* [Texte à lire]:
Il est vrai que le service rendu au médecin par ces plateformes de rendez-vous est intéressant, puisque la plateforme se charge de tout le côté administratif et organisationnel de la demande, le médecin consacrant simplement son temps professionnel à l'acte médical. L'usage de telles plateformes peut aussi augmenter les revenus des médecins puisque les quelque 20 à 30% du temps passé chaque jour au téléphone avec la patientèle, non rémunérés, peuvent être transformés en téléconsultations programmées dans la journée ou à court terme et donc rémunérées.
Enfin, lorsque les téléconsultations sont organisées pour des résidents d'Ehpads, la prestation passe souvent par une plateforme régionale (GCS ou GRADes) avec un logiciel dédié, installé sur le PC de médecin. Mais ce logiciel peut-il être aussi utilisé pour la patientèle qui ne réside pas en Ehpad ? Si oui, la plateforme régionale gère-t-elle les problèmes de connexion entre le patient (à domicile ou en pharmacie) et le médecin traitant ?
On pourrait continuer la liste des insatisfactions et questions des professionnels de terrain. Par exemple, la réalisation d'une téléexpertise avec un médecin correspondant spécialiste est aujourd'hui difficile, ce qui explique pour une part que cette pratique de télémédecine s'est peu développée depuis février 2019, en particulier parce que le mode de facturation est complexe et qu'il faut un logiciel dédié pour y parvenir (voir le billet "Téléexpertise An 1" dans la rubrique "On en parle"). L'offre actuelle d'un tel service est probablement méconnue des praticiens. Il faut également un logiciel qui assure l'usage de MSS, le transfert des documents et des images, et bien sûr, la déclaration des actes à l'Assurance maladie.
On pourrait également parler des IoT en santé dont la fiabilité et la sécurité ne sont absolument pas connues des praticiens du terrain. On attend un label qui permettrait aux médecins et autres professionnels de santé de choisir en toute sérénité.

* [Explorer le contenu]:
a) Répondez aux questions suivantes à partir du texte sur la télémédecine.
(i) Quelle part de son temps quotidien le médecin passe-t-il au téléphone avec sa patientèle sans être rémunéré ?
(ii) Par quoi passe souvent la prestation lorsque les téléconsultations sont organisées pour des résidents d'Ehpads ?
(iii) Qu'attend-on pour aider les professionnels de santé à choisir les IoT en santé ?
b) D'après le texte sur la télémédecine, pourquoi la téléexpertise s'est-elle peu développée depuis février 2019 ? Répondez en une à trois phrases.
c) Rédigez la suite du texte sur la télémédecine à partir de sa dernière phrase.
Les enregistrements qui suivent n'ont aucun lien avec le texte sur la télémédecine.

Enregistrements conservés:

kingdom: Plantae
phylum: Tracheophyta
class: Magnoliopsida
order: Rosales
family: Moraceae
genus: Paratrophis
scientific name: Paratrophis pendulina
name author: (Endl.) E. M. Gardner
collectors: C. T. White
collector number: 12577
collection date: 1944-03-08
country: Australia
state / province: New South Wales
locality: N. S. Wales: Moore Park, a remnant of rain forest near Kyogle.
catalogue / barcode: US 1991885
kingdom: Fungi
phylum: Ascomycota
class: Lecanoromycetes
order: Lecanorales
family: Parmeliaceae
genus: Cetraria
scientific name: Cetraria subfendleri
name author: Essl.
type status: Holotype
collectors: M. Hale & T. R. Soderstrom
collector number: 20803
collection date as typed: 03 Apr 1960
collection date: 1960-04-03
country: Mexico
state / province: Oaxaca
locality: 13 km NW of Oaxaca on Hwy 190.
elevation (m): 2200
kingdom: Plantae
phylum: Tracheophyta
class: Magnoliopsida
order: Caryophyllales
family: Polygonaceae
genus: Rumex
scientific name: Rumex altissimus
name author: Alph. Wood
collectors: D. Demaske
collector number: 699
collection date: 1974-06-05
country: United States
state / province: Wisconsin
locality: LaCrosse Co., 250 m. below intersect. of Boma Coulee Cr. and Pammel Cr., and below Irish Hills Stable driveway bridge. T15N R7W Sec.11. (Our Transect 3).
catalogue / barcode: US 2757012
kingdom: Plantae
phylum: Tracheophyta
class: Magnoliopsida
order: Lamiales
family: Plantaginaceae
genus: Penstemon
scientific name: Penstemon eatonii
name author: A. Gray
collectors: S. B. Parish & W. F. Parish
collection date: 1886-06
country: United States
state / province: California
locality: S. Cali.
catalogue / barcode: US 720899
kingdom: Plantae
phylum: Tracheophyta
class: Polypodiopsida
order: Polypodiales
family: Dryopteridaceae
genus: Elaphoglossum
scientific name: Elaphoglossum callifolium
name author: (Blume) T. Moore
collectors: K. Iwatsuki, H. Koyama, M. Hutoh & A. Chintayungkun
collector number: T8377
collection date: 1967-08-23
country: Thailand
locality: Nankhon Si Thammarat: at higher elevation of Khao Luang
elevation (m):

* [Corrigé de l'exercice]:
a)
(i) Entre 20 et 30 % de son temps chaque jour.
(ii) Par une plateforme régionale (GCS ou GRADes) avec un logiciel dédié, installé sur le PC du médecin.
(iii) Un label qui leur permettrait de choisir en toute sérénité.

b) La réalisation d'une téléexpertise avec un médecin correspondant spécialiste est difficile. Le mode de facturation est complexe et il faut un logiciel dédié pour y parvenir.

c)
En résumé, il y a encore un long chemin à parcourir pour que la transformation numérique du système de santé atteigne les professionnels du terrain et leur permette d'adopter ces technologies en toute sérénité. Y a-t-il besoin d'industrialiser les services d'e-santé, au sens d'un développement à grande échelle, pour que les professionnels de santé puissent pratiquer la télémédecine et le télésoin en respectant le cadre légal et réglementaire ? C'est ce que pensait déjà l'ASIPsanté en 2010.
Il y a certainement un cahier des charges des services de l'e-santé à établir par les utilisateurs à partir des premières remontées du terrain. Qui prendra l'initiative de ce cahier des charges ? La gouvernance de l'e-santé devrait avoir la responsabilité de créer en toute indépendance ce cahier des charges et pourquoi pas, celle de passer les appels d'offre, tant sur le plan régional que national, pour que les meilleurs prestataires industriels soient choisis pour la période habituelle d'un marché et qu'ils aient la mission d'équiper les cabinets médicaux libéraux et les établissements de santé, de former les professionnels de santé à l'usage de ces services et de garantir l'interopérabilité entre tous les services de l'e-santé.